Details on the ETH Zurich open source ASICs can be found here:
https://github.com/open-source-eda-birds-of-a-feather/open-s...
Presented at DAC 2025
Is it even possible to design serious ASICs without expensive tooling?
For some definitions of serious, sure. The main critical piece that’s missing is all the testing infrastructure. Buying 100 or so ASICs for university use is one thing. Buying 100K, or more, is another.
Not the gdb support via jtag that software engineers need, they have that. But the various manufacturing test suites, which do modify gate netlists, and automated circuit characterization techniques that electrical engineers and the manufacturing engineers use.

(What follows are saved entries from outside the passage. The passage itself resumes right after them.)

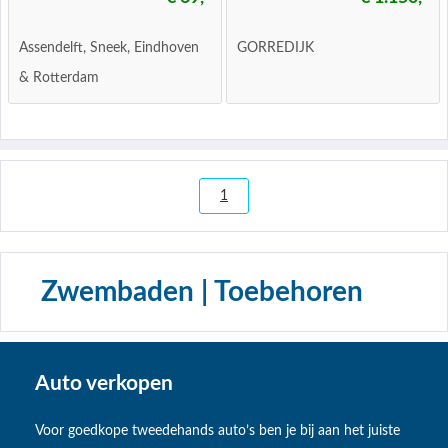
Assendelft, Sneek, Eindhoven
GORREDIJK
& Rotterdam
1
Zwembaden | Toebehoren
Auto verkopen
Voor goedkope tweedehands auto’s ben je bij aan het juiste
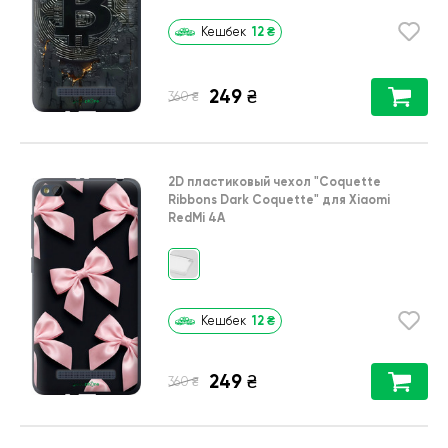
12
₴
Кешбек
249
₴
₴
360
2D пластиковый чехол
"Coquette
Ribbons Dark Coquette"
для
Xiaomi
RedMi 4A
12
₴
Кешбек
249
₴
₴
360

From the slides, they are reducing the gap, it's not there yet.
But I was actually pleasantly surprised by how close they are.
Sure, as long as you stick to digital and purchased IP.
If you can get a "library" from somewhere (like the one Google released from Skywater), then you can use static timing analysis on the interconnect between the library blocks. Performance metrics will all be mediocre, but it will be relatively quick to design and cheap to produce if you have sufficient volumes. This is why so many of the RISC-V processor implementations suck.
If you want to design analog, RF, or high-speed, then the expensive tooling is required. You need especially need DRC and extraction (parasitics from passives, transistor numbers, etc.) for proper analysis and design.